Prompt – Copy out the material below from its start through the line containing "v(25, 19) *", reproducing each line unchanged and leaving out the pictures.

Provided data –
----

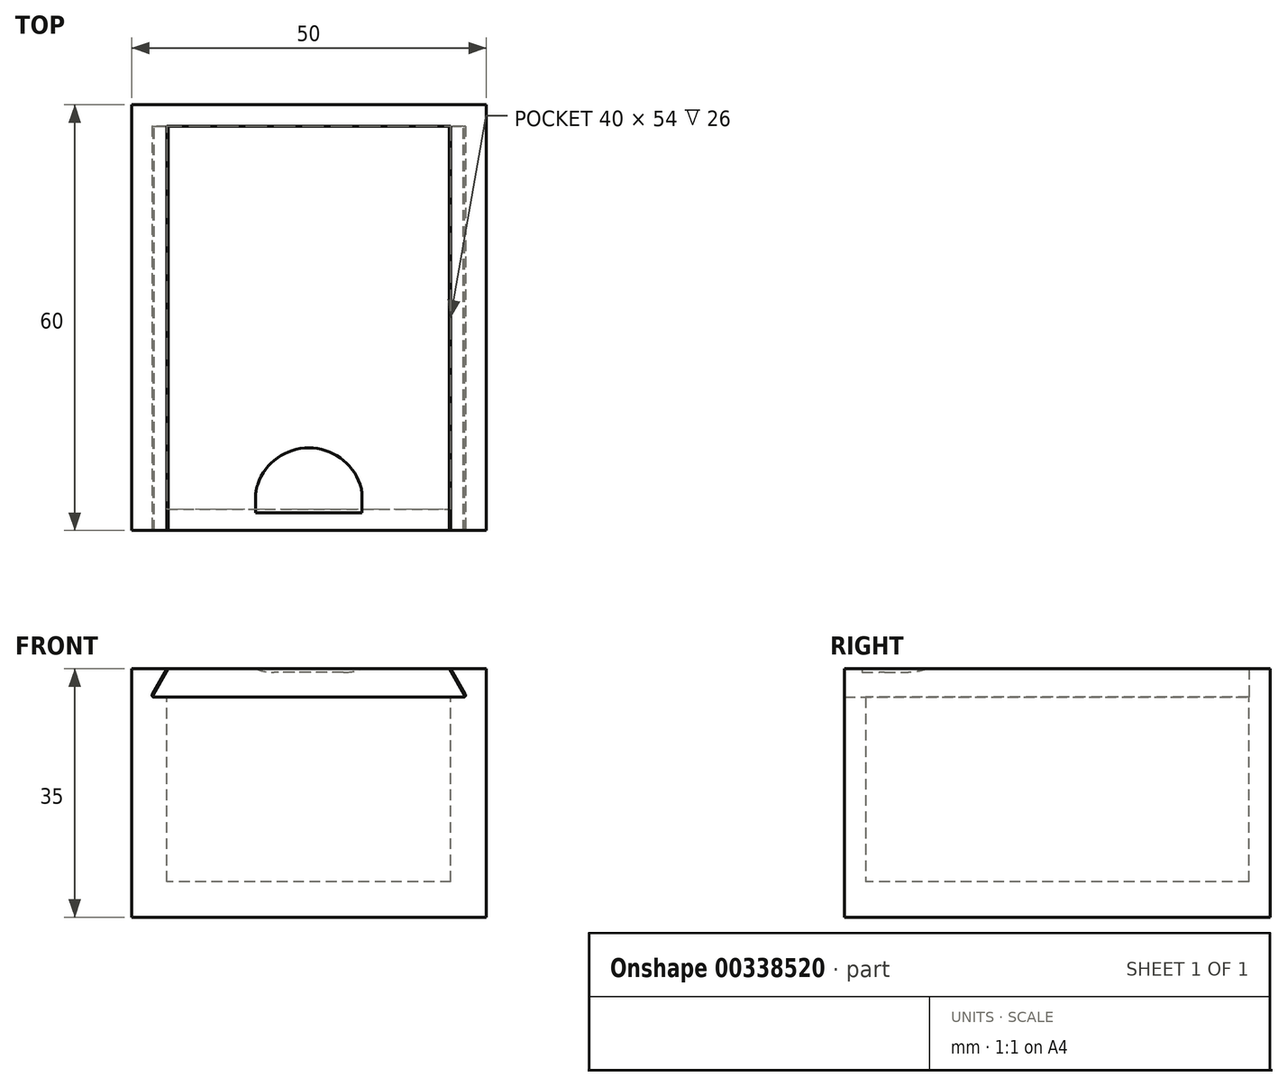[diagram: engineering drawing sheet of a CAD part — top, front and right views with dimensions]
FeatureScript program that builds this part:
annotation { "Feature Type Name" : "Feature", "Feature Type Description" : "" }
export const myFeature = defineFeature(function(context is Context, id is Id, definition is map)
    precondition{}
    {
        {
            var Q0;
            Q0=qCreatedBy(makeId("Front.planeOp"),FACE);
            var sketch = newSketch(context, id + "F0", { "sketchPlane" : qUnion([Q0])});
            skLineSegment(sketch, "E0.bottom", {"start": v(0, 0) * mm, "end": v(0, 0) * mm});
            skLineSegment(sketch, "E0.top", {"start": v(0, 0) * mm, "end": v(0, 0) * mm});
            skLineSegment(sketch, "E0.left", {"start": v(0, 0) * mm, "end": v(0, 0) * mm});
            skLineSegment(sketch, "E0.right", {"start": v(0, 0) * mm, "end": v(0, 0) * mm});
            skPoint(sketch, "E0.middle", {"position": v(0, 0) * mm});
            skLineSegment(sketch, "E1.bottom", {"start": v(0, -15) * mm, "end": v(-25, -15) * mm});
            skLineSegment(sketch, "E1.right", {"start": v(-25, -15) * mm, "end": v(-25, 20) * mm});
            skLineSegment(sketch, "E2.0", {"start": v(-20, -10) * mm, "end": v(-20, 16) * mm});
            skLineSegment(sketch, "E2.1", {"start": v(0, -10) * mm, "end": v(-20, -10) * mm});
            skLineSegment(sketch, "E3.trimOffspring", {"start": v(-20, 20) * mm, "end": v(-25, 20) * mm});
            skLineSegment(sketch, "E4", {"start": v(-20, 20) * mm, "end": v(-22.05, 16.45) * mm});
            skLineSegment(sketch, "E5", {"start": v(-22.3, 16) * mm, "end": v(-22.3, 16) * mm});
            skLineSegment(sketch, "E6", {"start": v(-21.79, 16) * mm, "end": v(-20, 16) * mm});
            skLineSegment(sketch, "E7", {"start": v(0, -10) * mm, "end": v(0, -15) * mm});
            skPoint(sketch, "E2.2.start.orphan", {"position": v(15.06, -27.88) * mm});
            skPoint(sketch, "E1.left.start.orphan", {"position": v(20.06, -32.88) * mm});
            skPoint(sketch, "E1.top.start.orphan", {"position": v(25, 19) * mm});
            skPoint(sketch, "E8.visualSharp", {"position": v(-22.3, 16) * mm});
            skArc(sketch, "E8.filletArc", {"start": v(-22.05, 16.45) * mm, "mid": v(-22.05, 16.15) * mm, "end": v(-21.79, 16) * mm});
            skLineSegment(sketch, "E9", {"start": v(0, -4.99) * mm, "end": v(0, 8.01) * mm, "construction": true});
            skLineSegment(sketch, "E10.MirrorCS", {"start": v(20, -10) * mm, "end": v(20, 16) * mm});
            skLineSegment(sketch, "E11.MirrorCS", {"start": v(25, -15) * mm, "end": v(25, 20) * mm});
            skLineSegment(sketch, "E12.MirrorCS", {"start": v(20, 20) * mm, "end": v(25, 20) * mm});
            skLineSegment(sketch, "E13.MirrorCS", {"start": v(20, 20) * mm, "end": v(22.05, 16.45) * mm});
            skArc(sketch, "E14.MirrorCS", {"start": v(22.05, 16.45) * mm, "mid": v(22.05, 16.15) * mm, "end": v(21.79, 16) * mm});
            skLineSegment(sketch, "E15.MirrorCS", {"start": v(21.79, 16) * mm, "end": v(20, 16) * mm});
            skLineSegment(sketch, "E16.MirrorCS", {"start": v(0, -10) * mm, "end": v(20, -10) * mm});
            skLineSegment(sketch, "E17.MirrorCS", {"start": v(0, -15) * mm, "end": v(25, -15) * mm});
            skPoint(sketch, "E18.orphan", {"position": v(-20, 18) * mm});
            skPoint(sketch, "E19.MirrorCS.end.orphan", {"position": v(20, 20) * mm});
            skPoint(sketch, "E19.MirrorCS.start.orphan", {"position": v(20, 18) * mm});
            skLineSegment(sketch, "E20.2", {"start": v(-19.8, 20) * mm, "end": v(-21.92, 16.37) * mm});
            skLineSegment(sketch, "E21", {"start": v(-20, 20) * mm, "end": v(-19.8, 20) * mm, "construction": true});
            skArc(sketch, "E22", {"start": v(-21.92, 16.37) * mm, "mid": v(-21.94, 16.16) * mm, "end": v(-21.79, 16) * mm});
            skLineSegment(sketch, "E23", {"start": v(-20, 16) * mm, "end": v(0, 16) * mm});
            skLineSegment(sketch, "E24", {"start": v(-19.8, 20) * mm, "end": v(0, 20) * mm});
            skLineSegment(sketch, "E25.MirrorCS", {"start": v(19.8, 20) * mm, "end": v(0, 20) * mm});
            skLineSegment(sketch, "E26.MirrorCS", {"start": v(20, 16) * mm, "end": v(0, 16) * mm});
            skLineSegment(sketch, "E27.MirrorCS", {"start": v(19.8, 20) * mm, "end": v(21.92, 16.37) * mm});
            skArc(sketch, "E28.MirrorCS", {"start": v(21.92, 16.37) * mm, "mid": v(21.94, 16.16) * mm, "end": v(21.79, 16) * mm});
            skSolve(sketch);
        }
        {
            var Q0;
            Q0=makeQuery(id+"F0.imprint","IMPRINT",FACE,{"disambiguationData":[TD([[makeQuery(id+"F0.imprint","IMPRINT",EDGE,{"derivedFrom":sQuery(id+"F0.wireOp",EDGE,"E1.bottom")}),-1.0]])]});
            var Q1;
            Q1=makeQuery(id+"F0.imprint","IMPRINT",FACE,{"disambiguationData":[TD([[makeQuery(id+"F0.imprint","IMPRINT",EDGE,{"derivedFrom":sQuery(id+"F0.wireOp",EDGE,"E7")}),1.0]])]});
            extrude(context, id + "F1", {"entities" : qUnion([Q0, Q1]), "oppositeDirection" : true, "depth" : 30 * mm, "hasSecondDirection" : true, "secondDirectionOppositeDirection" : false, "secondDirectionDepth" : 30 * mm});
        }
        {
            var Q0;
            Q0=makeQuery(id+"F1.opExtrude","CAP_FACE",FACE,{"disambiguationData":[OSD([sQuery(id+"F0.wireOp",EDGE,"E1.bottom"),sQuery(id+"F0.wireOp",EDGE,"E1.right"),sQuery(id+"F0.wireOp",EDGE,"E2.0"),sQuery(id+"F0.wireOp",EDGE,"E2.1"),sQuery(id+"F0.wireOp",EDGE,"E3.trimOffspring"),sQuery(id+"F0.wireOp",EDGE,"E4"),sQuery(id+"F0.wireOp",EDGE,"E6"),sQuery(id+"F0.wireOp",EDGE,"E8.filletArc"),sQuery(id+"F0.wireOp",EDGE,"E10.MirrorCS"),sQuery(id+"F0.wireOp",EDGE,"E11.MirrorCS"),sQuery(id+"F0.wireOp",EDGE,"E12.MirrorCS"),sQuery(id+"F0.wireOp",EDGE,"E13.MirrorCS"),sQuery(id+"F0.wireOp",EDGE,"E14.MirrorCS"),sQuery(id+"F0.wireOp",EDGE,"E15.MirrorCS"),sQuery(id+"F0.wireOp",EDGE,"E16.MirrorCS"),sQuery(id+"F0.wireOp",EDGE,"E17.MirrorCS")])],"isStart":true});
            var sketch = newSketch(context, id + "F2", { "sketchPlane" : qUnion([Q0])});
            skLineSegment(sketch, "E29", {"start": v(-25, 16) * mm, "end": v(25, 16) * mm});
            skLineSegment(sketch, "E30", {"start": v(-25, 16) * mm, "end": v(-25, -15) * mm});
            skLineSegment(sketch, "E31", {"start": v(-25, -15) * mm, "end": v(-25, -15) * mm});
            skLineSegment(sketch, "E32", {"start": v(-25, -15) * mm, "end": v(25, -15) * mm});
            skLineSegment(sketch, "E33", {"start": v(25, -15) * mm, "end": v(25, -15) * mm});
            skLineSegment(sketch, "E34", {"start": v(25, 16) * mm, "end": v(25, -15) * mm});
            skSolve(sketch);
        }
        {
            var Q0;
            {var subQ1=makeQuery(id+"F1.opExtrude","CAP_EDGE",EDGE,{"disambiguationData":[OSD([sQuery(id+"F0.wireOp",EDGE,"E2.0")])],"isStart":true});Q0=makeQuery(id+"F2.imprint","IMPRINT",FACE,{"disambiguationData":[TD([[makeQuery(id+"F2.imprint","IMPRINT",EDGE,{"derivedFrom":subQ1}),-1.0]])]});}
            var Q1;
            {var subQ6=sQuery(id+"F2.wireOp",EDGE,"E30");Q1=makeQuery(id+"F2.imprint","IMPRINT",FACE,{"disambiguationData":[TD([[makeQuery(id+"F2.imprint","IMPRINT",EDGE,{"derivedFrom":subQ6}),-1.0]])]});}
            extrude(context, id + "F3", {"entities" : qUnion([Q0, Q1]), "operationType" : NewBodyOperationType.ADD, "oppositeDirection" : true, "depth" : 3 * mm});
        }
        {
            var Q0;
            Q0=makeQuery(id+"F1.opExtrude","CAP_FACE",FACE,{"disambiguationData":[OSD([sQuery(id+"F0.wireOp",EDGE,"E1.bottom"),sQuery(id+"F0.wireOp",EDGE,"E1.right"),sQuery(id+"F0.wireOp",EDGE,"E2.0"),sQuery(id+"F0.wireOp",EDGE,"E2.1"),sQuery(id+"F0.wireOp",EDGE,"E3.trimOffspring"),sQuery(id+"F0.wireOp",EDGE,"E4"),sQuery(id+"F0.wireOp",EDGE,"E6"),sQuery(id+"F0.wireOp",EDGE,"E8.filletArc"),sQuery(id+"F0.wireOp",EDGE,"E10.MirrorCS"),sQuery(id+"F0.wireOp",EDGE,"E11.MirrorCS"),sQuery(id+"F0.wireOp",EDGE,"E12.MirrorCS"),sQuery(id+"F0.wireOp",EDGE,"E13.MirrorCS"),sQuery(id+"F0.wireOp",EDGE,"E14.MirrorCS"),sQuery(id+"F0.wireOp",EDGE,"E15.MirrorCS"),sQuery(id+"F0.wireOp",EDGE,"E16.MirrorCS"),sQuery(id+"F0.wireOp",EDGE,"E17.MirrorCS")])],"isStart":false});
            var sketch = newSketch(context, id + "F4", { "sketchPlane" : qUnion([Q0])});
            skLineSegment(sketch, "E35", {"start": v(-25, 20) * mm, "end": v(-25, -15) * mm});
            skLineSegment(sketch, "E36", {"start": v(-25, -15) * mm, "end": v(-25, -15) * mm});
            skLineSegment(sketch, "E37", {"start": v(-25, -15) * mm, "end": v(25, -15) * mm});
            skLineSegment(sketch, "E38", {"start": v(25, -15) * mm, "end": v(25, -15) * mm});
            skLineSegment(sketch, "E39", {"start": v(25, 20) * mm, "end": v(25, -15) * mm});
            skLineSegment(sketch, "E40", {"start": v(25, 20) * mm, "end": v(-25, 20) * mm});
            skSolve(sketch);
        }
        {
            var Q0;
            Q0=makeQuery(id+"F4.imprint","IMPRINT",FACE,{"disambiguationData":[TD([[makeQuery(id+"F4.imprint","IMPRINT",EDGE,{"derivedFrom":makeQuery(id+"F1.opExtrude","CAP_EDGE",EDGE,{"disambiguationData":[OSD([sQuery(id+"F0.wireOp",EDGE,"E2.0")])],"isStart":false})}),1.0]])]});
            extrude(context, id + "F5", {"entities" : qUnion([Q0]), "operationType" : NewBodyOperationType.ADD, "oppositeDirection" : true, "depth" : 3 * mm});
        }
        {
            var Q0;
            Q0=makeQuery(id+"F0.imprint","IMPRINT",FACE,{"disambiguationData":[TD([[makeQuery(id+"F0.imprint","IMPRINT",EDGE,{"derivedFrom":sQuery(id+"F0.wireOp",EDGE,"E6")}),1.0]])]});
            extrude(context, id + "F6", {"entities" : qUnion([Q0]), "depth" : 30 * mm, "hasSecondDirection" : true, "secondDirectionOppositeDirection" : true, "secondDirectionDepth" : 27 * mm});
        }
        {
            var Q0;
            Q0=makeQuery(id+"F6.opExtrude","SWEPT_FACE",FACE,{"disambiguationData":[OSD([sQuery(id+"F0.wireOp",EDGE,"E24"),sQuery(id+"F0.wireOp",EDGE,"E25.MirrorCS")])]});
            var sketch = newSketch(context, id + "F7", { "sketchPlane" : qUnion([Q0])});
            skLineSegment(sketch, "E41.bottom", {"start": v(7.5, -24.5) * mm, "end": v(-7.5, -24.5) * mm, "construction": true});
            skLineSegment(sketch, "E41.top", {"start": v(7.5, -27.5) * mm, "end": v(-7.5, -27.5) * mm});
            skLineSegment(sketch, "E41.left", {"start": v(7.5, -25.13) * mm, "end": v(7.5, -27.5) * mm});
            skLineSegment(sketch, "E41.right", {"start": v(-7.5, -25.13) * mm, "end": v(-7.5, -27.5) * mm});
            skPoint(sketch, "E41.middle", {"position": v(0, -26) * mm});
            skArc(sketch, "E42", {"start": v(7.22, -23.47) * mm, "mid": v(0, -18.35) * mm, "end": v(-7.22, -23.47) * mm});
            skPoint(sketch, "E43.visualSharp", {"position": v(-7.5, -24.5) * mm});
            skArc(sketch, "E43.filletArc", {"start": v(-7.22, -23.47) * mm, "mid": v(-7.43, -24.29) * mm, "end": v(-7.5, -25.13) * mm});
            skPoint(sketch, "E44.visualSharp", {"position": v(7.5, -24.5) * mm});
            skArc(sketch, "E44.filletArc", {"start": v(7.5, -25.13) * mm, "mid": v(7.43, -24.29) * mm, "end": v(7.22, -23.47) * mm});
            skSolve(sketch);
        }
        {
            var Q0;
            Q0=makeQuery(id+"F7.imprint","IMPRINT",FACE,{"disambiguationData":[TD([[makeQuery(id+"F7.imprint","IMPRINT",EDGE,{"derivedFrom":sQuery(id+"F7.wireOp",EDGE,"E41.bottom")}),1.0]])]});
            var Q1;
            Q1=makeQuery(id+"F7.imprint","IMPRINT",FACE,{"disambiguationData":[TD([[makeQuery(id+"F7.imprint","IMPRINT",EDGE,{"derivedFrom":sQuery(id+"F7.wireOp",EDGE,"E41.top")}),-1.0]])]});
            extrude(context, id + "F8", {"entities" : qUnion([Q0, Q1]), "operationType" : NewBodyOperationType.REMOVE, "oppositeDirection" : true, "depth" : 0.5 * mm});
        }
        {
            var Q0;
            Q0=makeQuery(id+"F8.boolean.opBoolean","COPY",EDGE,{"derivedFrom":makeQuery(id+"F8.opExtrude","CAP_EDGE",EDGE,{"disambiguationData":[OSD([sQuery(id+"F7.wireOp",EDGE,"E42")])],"isStart":false})});
            fillet(context, id + "F9", {"entities" : qUnion([Q0]), "radius" : 7 * mm, "tangentPropagation" : true, "allowEdgeOverflow" : false});
        }
    });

----

Result of the task –
[diagram: engineering drawing sheet of a CAD part — top, front and right views with dimensions]
FeatureScript program that builds this part:
annotation { "Feature Type Name" : "Feature", "Feature Type Description" : "" }
export const myFeature = defineFeature(function(context is Context, id is Id, definition is map)
    precondition{}
    {
        {
            var Q0;
            Q0=qCreatedBy(makeId("Front.planeOp"),FACE);
            var sketch = newSketch(context, id + "F0", { "sketchPlane" : qUnion([Q0])});
            skLineSegment(sketch, "E0.bottom", {"start": v(0, 0) * mm, "end": v(0, 0) * mm});
            skLineSegment(sketch, "E0.top", {"start": v(0, 0) * mm, "end": v(0, 0) * mm});
            skLineSegment(sketch, "E0.left", {"start": v(0, 0) * mm, "end": v(0, 0) * mm});
            skLineSegment(sketch, "E0.right", {"start": v(0, 0) * mm, "end": v(0, 0) * mm});
            skPoint(sketch, "E0.middle", {"position": v(0, 0) * mm});
            skLineSegment(sketch, "E1.bottom", {"start": v(0, -15) * mm, "end": v(-25, -15) * mm});
            skLineSegment(sketch, "E1.right", {"start": v(-25, -15) * mm, "end": v(-25, 20) * mm});
            skLineSegment(sketch, "E2.0", {"start": v(-20, -10) * mm, "end": v(-20, 16) * mm});
            skLineSegment(sketch, "E2.1", {"start": v(0, -10) * mm, "end": v(-20, -10) * mm});
            skLineSegment(sketch, "E3.trimOffspring", {"start": v(-20, 20) * mm, "end": v(-25, 20) * mm});
            skLineSegment(sketch, "E4", {"start": v(-20, 20) * mm, "end": v(-22.05, 16.45) * mm});
            skLineSegment(sketch, "E5", {"start": v(-22.3, 16) * mm, "end": v(-22.3, 16) * mm});
            skLineSegment(sketch, "E6", {"start": v(-21.79, 16) * mm, "end": v(-20, 16) * mm});
            skLineSegment(sketch, "E7", {"start": v(0, -10) * mm, "end": v(0, -15) * mm});
            skPoint(sketch, "E2.2.start.orphan", {"position": v(15.06, -27.88) * mm});
            skPoint(sketch, "E1.left.start.orphan", {"position": v(20.06, -32.88) * mm});
            skPoint(sketch, "E1.top.start.orphan", {"position": v(25, 19) * mm});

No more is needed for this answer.